By Matt Helms
Detroit Free Press Staff Writer
It won't be easy or cheap, but creating a new bus rapid transit system could help metro Detroit restore reliability to public transportation, attract new riders and spur economic redevelopment, national experts said at a forum this morning in Royal Oak.
Gov. Rick Snyder's office and other regional leaders hosted the meeting at the Ford Education Center at the Detroit Zoo to encourage support for the proposal to build a bus rapid transit, or BRT, network on 110 miles of major roads in southeast Michigan and establish a regional agency to operate it.
Supporters say the idea is a strong, regional agency that would force coordination and efficiency on overlapping city and suburban bus providers and create the basics of a greatly improved public transportation system connecting Detroit to key suburbs, Metro Airport and Ann Arbor.
It would provide a new form of rapid transit the region has never had, but supporters say one of the biggest benefits of the proposal is the promise of greater stability and coordination among existing bus providers.
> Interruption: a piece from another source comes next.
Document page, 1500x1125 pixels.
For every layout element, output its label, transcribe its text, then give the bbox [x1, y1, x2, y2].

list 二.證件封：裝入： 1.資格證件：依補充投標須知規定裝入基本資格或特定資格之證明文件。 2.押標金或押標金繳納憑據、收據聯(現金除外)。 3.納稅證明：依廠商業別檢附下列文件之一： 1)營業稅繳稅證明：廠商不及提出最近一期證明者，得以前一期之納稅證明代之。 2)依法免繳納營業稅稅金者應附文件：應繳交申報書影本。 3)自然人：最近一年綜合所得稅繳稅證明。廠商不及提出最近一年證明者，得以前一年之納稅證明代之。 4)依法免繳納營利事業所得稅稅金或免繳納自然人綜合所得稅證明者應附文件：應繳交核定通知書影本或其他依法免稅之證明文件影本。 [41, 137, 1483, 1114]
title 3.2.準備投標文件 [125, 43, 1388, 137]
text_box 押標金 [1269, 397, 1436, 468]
The regional agency would have broad power to manage and coordinate routes among Detroit's existing city and suburban bus systems and could withhold federal funding from those that don't cooperate.
Representatives from transportation agencies in Los Angeles, Las Vegas and Cleveland told how the speedy, modern rapid transit buses helped improve service and boost ridership. Cleveland, like Detroit a Rust Belt city many had written off, has seen $4.3 billion in economic development along Euclid Avenue, equivalent to Woodward in Detroit.